## Try it
Each line of the records needs to be written out exactly, with any image left out.

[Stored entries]

****

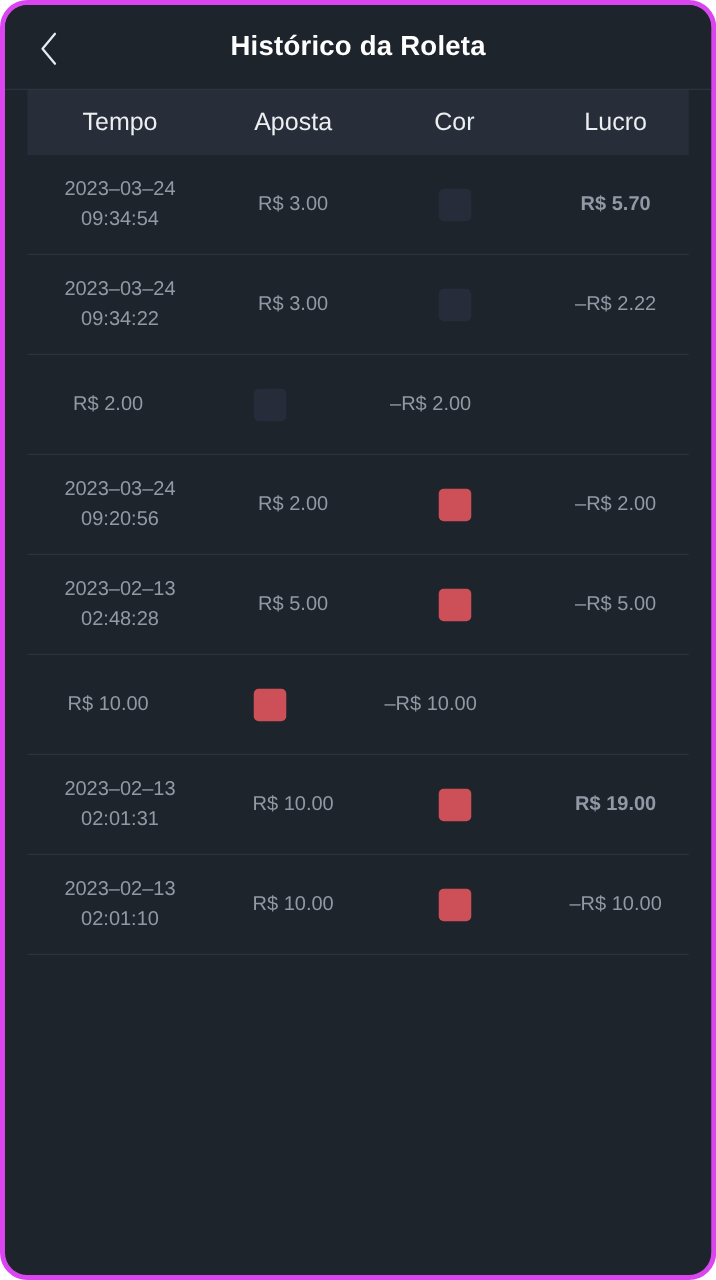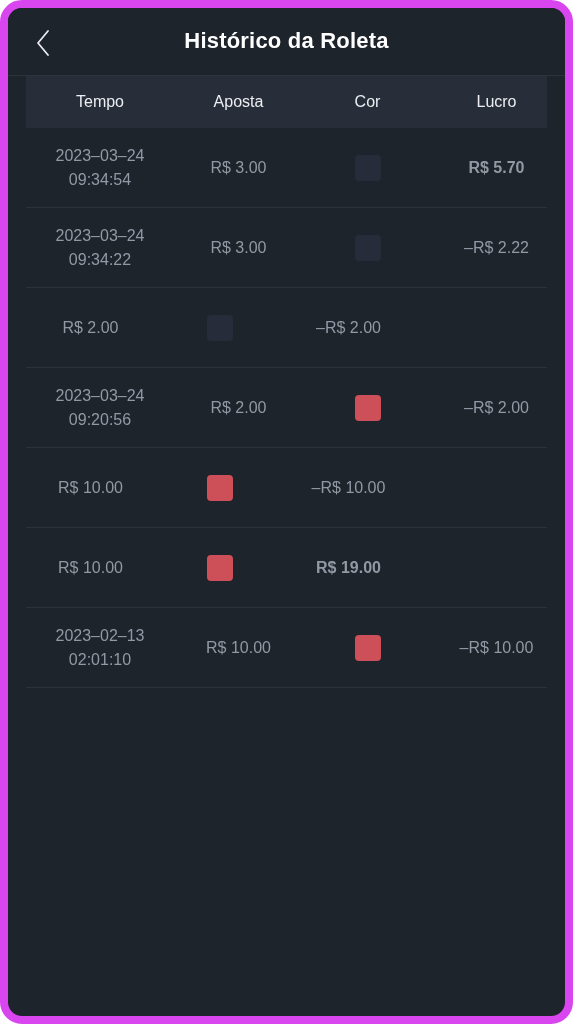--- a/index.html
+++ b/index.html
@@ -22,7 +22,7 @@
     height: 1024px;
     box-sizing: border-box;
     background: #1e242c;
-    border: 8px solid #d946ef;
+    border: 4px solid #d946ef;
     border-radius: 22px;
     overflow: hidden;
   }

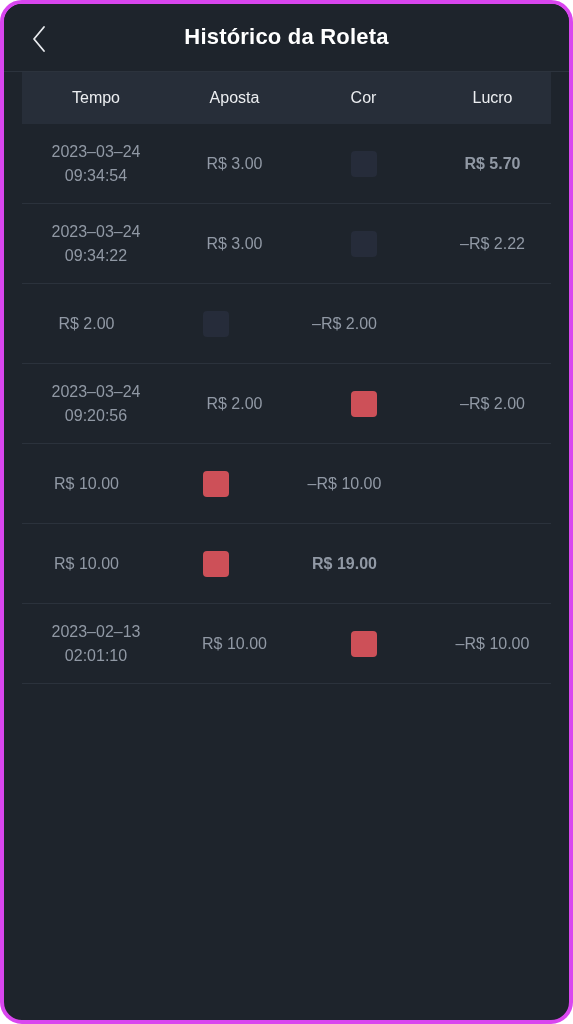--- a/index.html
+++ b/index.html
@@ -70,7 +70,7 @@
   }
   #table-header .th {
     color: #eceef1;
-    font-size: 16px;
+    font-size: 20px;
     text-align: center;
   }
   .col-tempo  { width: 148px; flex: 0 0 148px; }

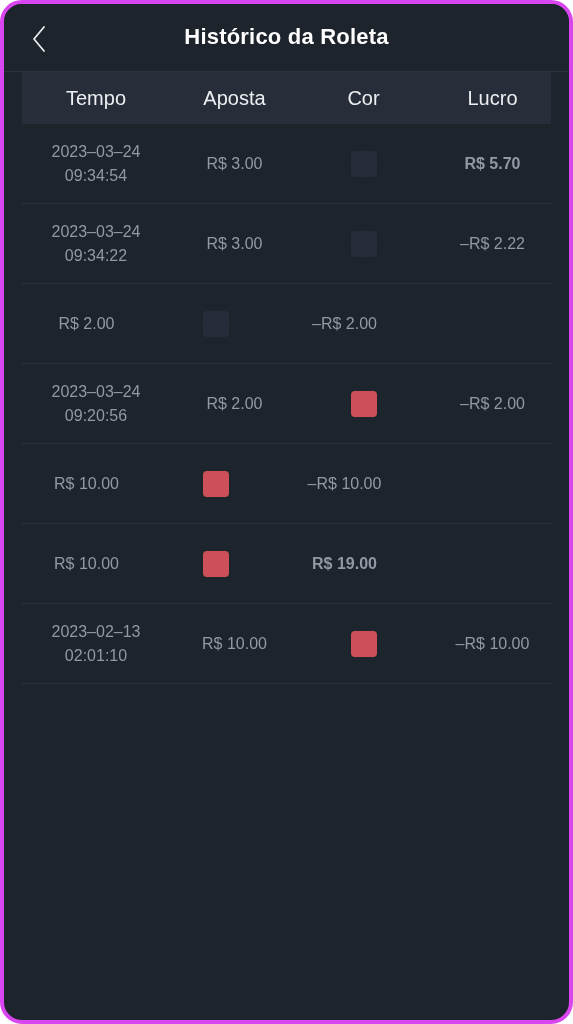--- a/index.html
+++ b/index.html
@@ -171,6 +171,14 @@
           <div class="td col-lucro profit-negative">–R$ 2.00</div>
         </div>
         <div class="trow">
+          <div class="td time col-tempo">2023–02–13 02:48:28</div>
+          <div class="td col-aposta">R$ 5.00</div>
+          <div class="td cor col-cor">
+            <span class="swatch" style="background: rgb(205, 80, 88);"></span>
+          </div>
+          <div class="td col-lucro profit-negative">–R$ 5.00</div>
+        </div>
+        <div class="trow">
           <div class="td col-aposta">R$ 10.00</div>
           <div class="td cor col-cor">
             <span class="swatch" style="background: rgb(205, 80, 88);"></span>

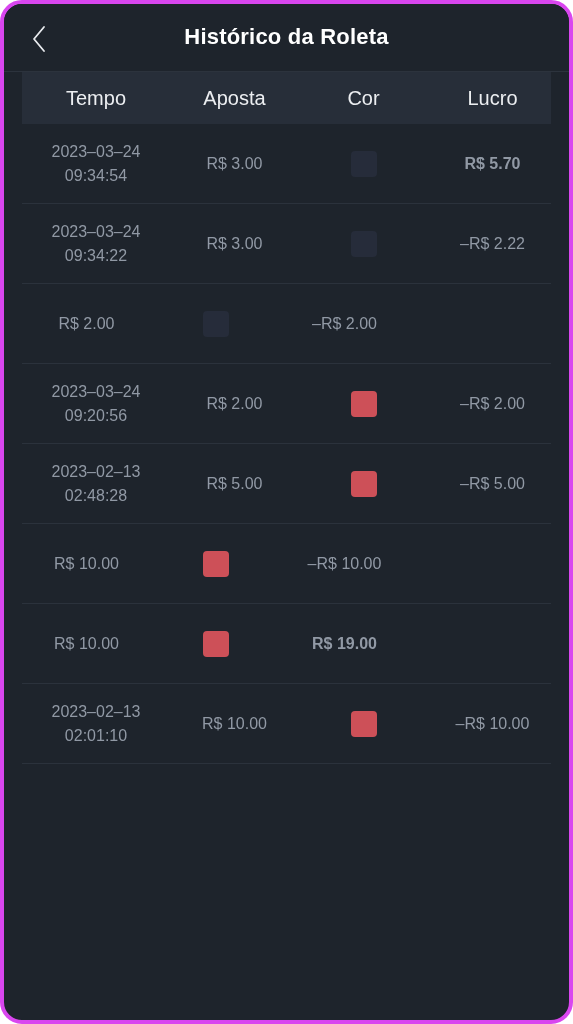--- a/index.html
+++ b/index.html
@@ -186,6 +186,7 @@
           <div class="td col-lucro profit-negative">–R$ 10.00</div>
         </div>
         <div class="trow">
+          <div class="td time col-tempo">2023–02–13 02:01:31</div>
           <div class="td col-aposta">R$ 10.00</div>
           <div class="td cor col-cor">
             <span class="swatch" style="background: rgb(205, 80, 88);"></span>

****

## Your solution
--- a/index.html
+++ b/index.html
@@ -22,7 +22,7 @@
     height: 1024px;
     box-sizing: border-box;
     background: #1e242c;
-    border: 8px solid #d946ef;
+    border: 4px solid #d946ef;
     border-radius: 22px;
     overflow: hidden;
   }

--- a/index.html
+++ b/index.html
@@ -70,7 +70,7 @@
   }
   #table-header .th {
     color: #eceef1;
-    font-size: 16px;
+    font-size: 20px;
     text-align: center;
   }
   .col-tempo  { width: 148px; flex: 0 0 148px; }

--- a/index.html
+++ b/index.html
@@ -171,6 +171,14 @@
           <div class="td col-lucro profit-negative">–R$ 2.00</div>
         </div>
         <div class="trow">
+          <div class="td time col-tempo">2023–02–13 02:48:28</div>
+          <div class="td col-aposta">R$ 5.00</div>
+          <div class="td cor col-cor">
+            <span class="swatch" style="background: rgb(205, 80, 88);"></span>
+          </div>
+          <div class="td col-lucro profit-negative">–R$ 5.00</div>
+        </div>
+        <div class="trow">
           <div class="td col-aposta">R$ 10.00</div>
           <div class="td cor col-cor">
             <span class="swatch" style="background: rgb(205, 80, 88);"></span>

--- a/index.html
+++ b/index.html
@@ -186,6 +186,7 @@
           <div class="td col-lucro profit-negative">–R$ 10.00</div>
         </div>
         <div class="trow">
+          <div class="td time col-tempo">2023–02–13 02:01:31</div>
           <div class="td col-aposta">R$ 10.00</div>
           <div class="td cor col-cor">
             <span class="swatch" style="background: rgb(205, 80, 88);"></span>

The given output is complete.